Os especialistas salientam que para além de mais frequentes, estes encontros com orcas têm sido também cada vez mais persistentes e envolvem mais tipos de embarcações. Segundo o site da “Orca Ibérica”, as embarcações mais atingidas por estes mamíferos são os veleiros, tanto monocascos (72 por cento) quanto catamarãs (14 por cento), embora os barcos a motor (seis por cento), barcos semi-rígidos (cinco por cento) e barcos de pesca (três por cento) também tenham sido alvo de encontros com orcas. Uma vez mais frequentes, os ataques geraram um clima de medo e receio entre os velejadores, o que levou à criação de uma página no Facebook para a partilha de ocorrências e de informações.

As orcas – comummente apelidadas de baleias assassinas e que podem pesar até seis toneladas – são conhecidas por serem animais inteligentes e sociáveis, mas não agressivos com os seres humanos, o que tem deixado os cientistas intrigados com os recentes ataques deliberados. Os incidentes duram entre 30 minutos e duas horas e os animais parecem ter especial interesse em lemes. Todas as testemunhas relatam que as orcas nunca tentaram atacar uma pessoa e até agora não há registo de feridos.

Por este motivo, tendo em conta os vários incidentes, investigadores portugueses e espanhóis formaram um grupo de trabalho para perceberem o que motiva estes ataques.
Brincadeira ou vingança?
A Marinha Portuguesa explica que “a interação com estes mamíferos ocorre sobretudo devido ao comportamento curioso de orcas juvenis, as quais atraídas pelas estruturas móveis e ruidosas das embarcações, como o leme e a hélice, podem aproximar-se excessivamente das embarcações e embater nas estruturas móveis, com probabilidade de rutura total ou parcial do leme”. Por este motivo, recomendam que seja desligado o motor da embarcação no caso de avistamento destes mamíferos e a imobilizar a porta do leme, “desmotivando assim estes mamíferos a interagir com as estruturas móveis das embarcações”.

De facto, o comportamento curioso das orcas é uma das possíveis explicações apontadas pelos especialistas.
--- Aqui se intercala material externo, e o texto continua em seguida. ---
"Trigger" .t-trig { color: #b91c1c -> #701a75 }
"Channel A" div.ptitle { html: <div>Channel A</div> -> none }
De acordo com os investigadores, o barulho e movimento dos barcos suscita curiosidade por parte das baleias assassinas.

Desta forma, os biólogos marinhos explicam que os ataques destes mamíferos da família dos golfinhos a vários tipos de embarcações podem ser simplesmente uma forma de brincadeira, que passou a ser rotina e um comportamento repetitivo.
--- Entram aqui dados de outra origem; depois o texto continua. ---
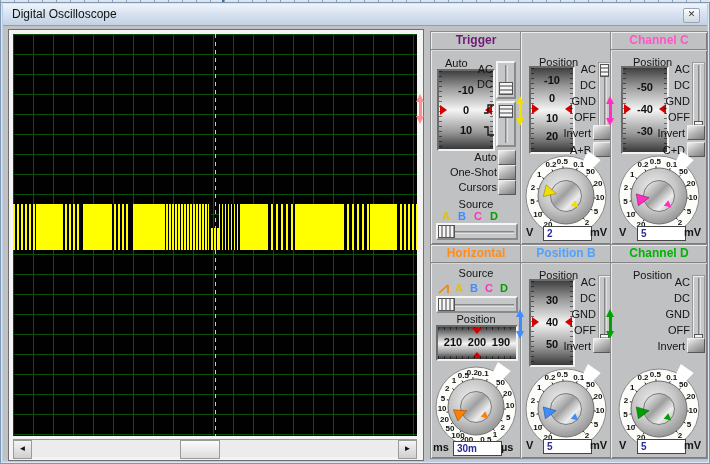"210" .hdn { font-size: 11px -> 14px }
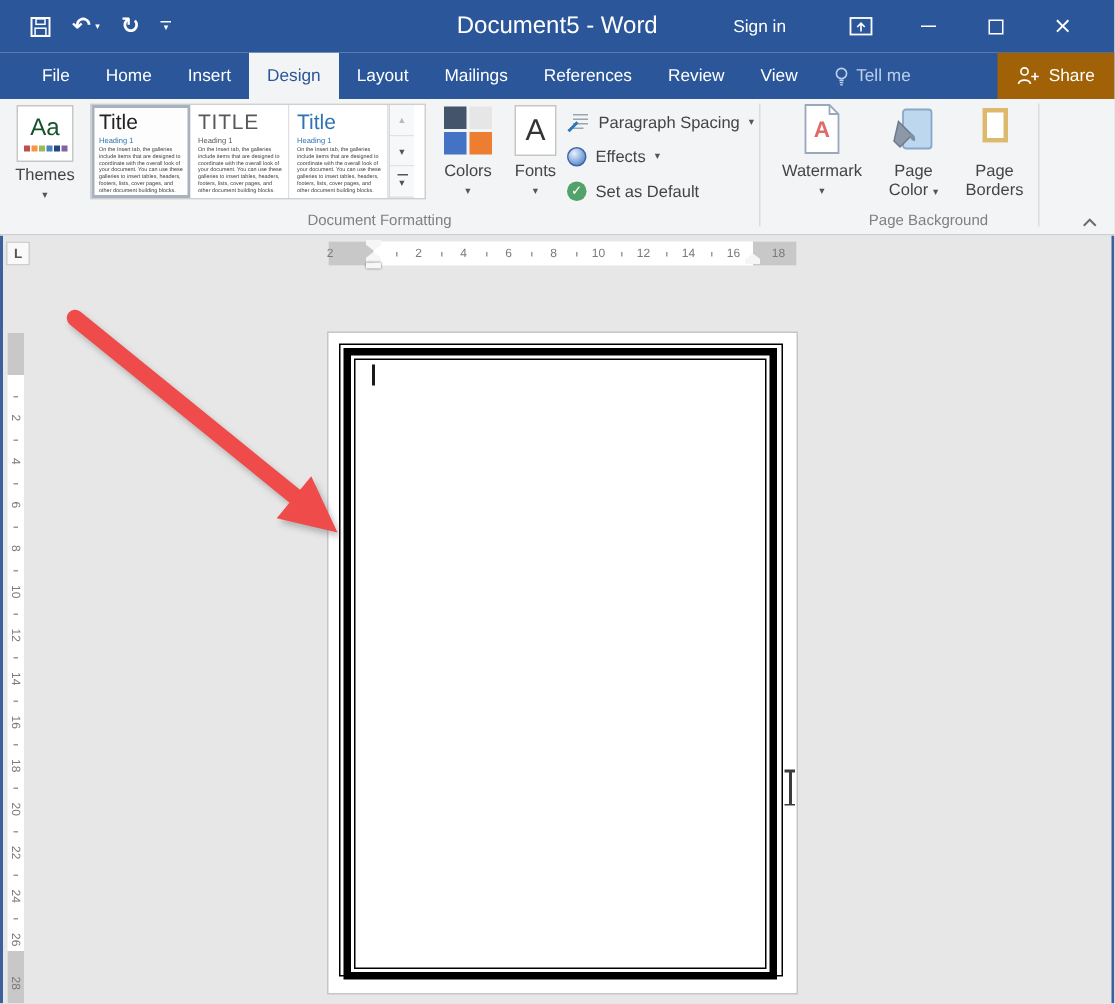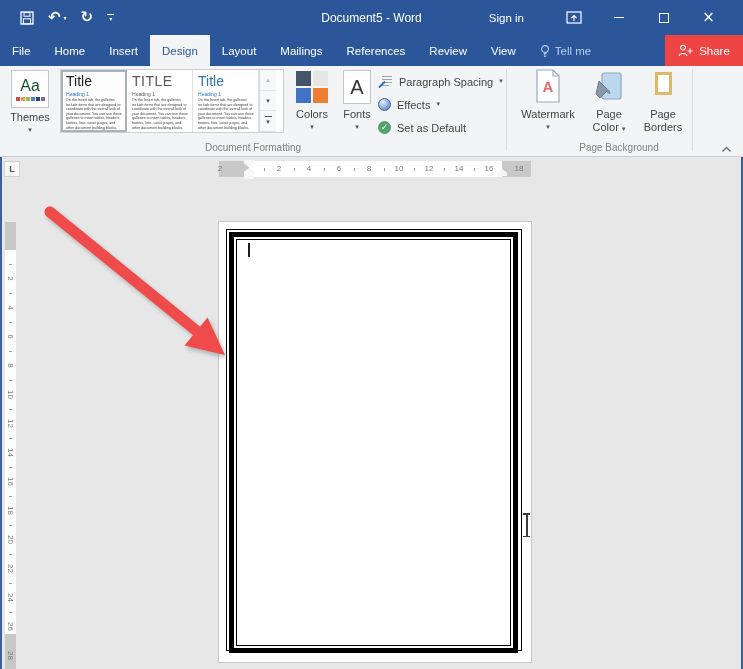"Document5 - Word" .win-title { font-size: 12px -> 16px }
No entanto, os recentes ataques são “sem precedentes”, segundo os especialistas, devido aos danos provocados nas embarcações.



A vingança é a segunda teoria apontada. De acordo com os especialistas, as orcas podem estar a atacar como forma de retaliação depois de um incidente agressivo anterior que envolveu algum tipo de barco.

Em 2020, um grupo de especialistas de nacionalidade espanhola e portuguesa analisou as fotografias e vídeos existentes dos ataques até então ocorridos e concluiu que a maioria deles teria sido provocada por um único grupo de orcas. Ente os animais, os especialistas identificaram três que pareciam ter sofrido ferimentos, alguns possivelmente causados por choques com barcos.

Para além destas duas teorias, há ainda uma série de especulações, que sugerem que os ataques poderão estar relacionados com as cores dos cascos, os tipos de tinta utilizados, os tratamentos antialgas ou com a luta por comida.

Ruth Esteban, uma bióloga que dedicou seis anos a observar a população de orcas espanholas e atualmente está a investigar o comportamento destes mamíferos, prefere não entrar na especulação. “Nós não sabíamos no início e ainda não sabemos porque é que isso está a acontecer. E não sei se algum dia saberemos”, disse a especialista, citada pelo jornal Yachting World.